Tasks to complete:
[1] Rewrite the text on ritual starting with "My daily ritual" and going on through "with my work .", using "reflection" in place of "meditation".
[2] For each statement, say yes or no according to the text on ritual, and quote the words of the text that decide it: (a) Houston calls her work in this area the Mystery School. (b) The word līmen comes from Greek. (c) In the liminal state, normal limits to thought are tightened.

Text passage:
BEGIN

Much of Houston's work in spirituality centers on creating fresh ritual processes, albeit ones deeply indebted to ancient ritual processes. She styles her work in this crucial area the Mystery School, because it is still something of a mystery as to how ritual processes enable people to engender their human potentials. Many people today can be styled ritually challenged. Apart from singing the national anthem together occasionally, most of our lives are not ritually rich. As a result, much work remains to be done to develop meaningful ritual processes for world culture today, so that we can perhaps engender the deeper resources of the human psyche in our efforts to actuate our human potential and thereby grow into more fully actuated persons. Houston has devoted her adult life to this work.

My daily ritual being my 10minutes to half an hour meditation usually mindfulness of breathing having read a part of an inspiring text . Initially this was Robert MacFarlanes "The Wild Places " and more recently Pema Chodren's books "Uncomfortable with Uncertainty" and "Start where you are " which puts me in touch with my state of mind and may give me insights about where to go next with my work .

The definition of liminal
"Liminality (from the Latin word līmen, meaning "a threshold"[1]) is the quality of the second stage of a ritual in the theories of Arnold van Gennep, Victor Turner, and others. In these theories, a ritual, especially a rite of passage, involves some change to the participants, especially their social status.[2]
The liminal state is characterized by ambiguity, openness, and indeterminacy. One's sense of identity dissolves to some extent, bringing about disorientation. Liminality is a period of transition where normal limits to thought, self-understanding, and behavior are relaxed - a situation which can lead to new perspectives.

END

Dataset extract:
BEGIN

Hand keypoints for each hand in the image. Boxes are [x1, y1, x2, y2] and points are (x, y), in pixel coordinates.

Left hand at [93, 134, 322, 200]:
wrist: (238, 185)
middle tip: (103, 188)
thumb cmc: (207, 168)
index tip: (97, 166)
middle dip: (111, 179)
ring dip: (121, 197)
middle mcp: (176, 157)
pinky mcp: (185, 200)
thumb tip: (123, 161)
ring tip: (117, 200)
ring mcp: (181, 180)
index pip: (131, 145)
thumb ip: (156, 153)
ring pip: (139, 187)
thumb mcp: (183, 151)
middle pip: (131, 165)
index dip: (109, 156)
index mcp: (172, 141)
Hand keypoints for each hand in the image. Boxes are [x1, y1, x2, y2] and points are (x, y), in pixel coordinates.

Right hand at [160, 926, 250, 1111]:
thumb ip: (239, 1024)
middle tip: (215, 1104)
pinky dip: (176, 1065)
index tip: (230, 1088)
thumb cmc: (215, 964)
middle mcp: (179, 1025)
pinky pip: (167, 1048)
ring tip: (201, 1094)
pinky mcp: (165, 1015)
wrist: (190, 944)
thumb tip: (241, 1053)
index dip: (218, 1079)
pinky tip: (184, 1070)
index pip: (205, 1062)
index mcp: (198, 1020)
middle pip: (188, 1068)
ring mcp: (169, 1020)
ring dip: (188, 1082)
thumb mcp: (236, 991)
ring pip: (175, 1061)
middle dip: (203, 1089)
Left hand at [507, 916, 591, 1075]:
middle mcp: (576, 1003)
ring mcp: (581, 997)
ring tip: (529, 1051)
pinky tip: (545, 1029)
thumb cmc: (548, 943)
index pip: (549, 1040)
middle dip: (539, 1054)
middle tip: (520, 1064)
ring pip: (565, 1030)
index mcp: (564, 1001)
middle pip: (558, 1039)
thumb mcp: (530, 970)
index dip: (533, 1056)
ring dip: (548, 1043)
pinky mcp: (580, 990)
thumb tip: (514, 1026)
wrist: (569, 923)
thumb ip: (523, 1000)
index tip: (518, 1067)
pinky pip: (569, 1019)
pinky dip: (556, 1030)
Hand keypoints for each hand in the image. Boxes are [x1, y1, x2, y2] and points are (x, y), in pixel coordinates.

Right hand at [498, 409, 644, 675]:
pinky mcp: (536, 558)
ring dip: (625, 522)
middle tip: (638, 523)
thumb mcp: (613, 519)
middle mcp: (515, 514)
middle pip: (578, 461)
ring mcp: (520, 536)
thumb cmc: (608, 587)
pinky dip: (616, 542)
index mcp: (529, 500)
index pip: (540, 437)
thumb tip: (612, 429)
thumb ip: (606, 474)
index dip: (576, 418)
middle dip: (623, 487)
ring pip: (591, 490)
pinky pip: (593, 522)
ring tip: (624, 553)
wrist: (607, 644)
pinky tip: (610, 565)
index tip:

END

Answers to the problems:
[1]
My daily ritual being my 10minutes to half an hour reflection usually mindfulness of breathing having read a part of an inspiring text . Initially this was Robert MacFarlanes "The Wild Places " and more recently Pema Chodren's books "Uncomfortable with Uncertainty" and "Start where you are " which puts me in touch with my state of mind and may give me insights about where to go next with my work .

[2]
(a) Yes: "She styles her work in this crucial area the Mystery School"
(b) No: "from the Latin word līmen, meaning "a threshold""
(c) No: "normal limits to thought, self-understanding, and behavior are relaxed"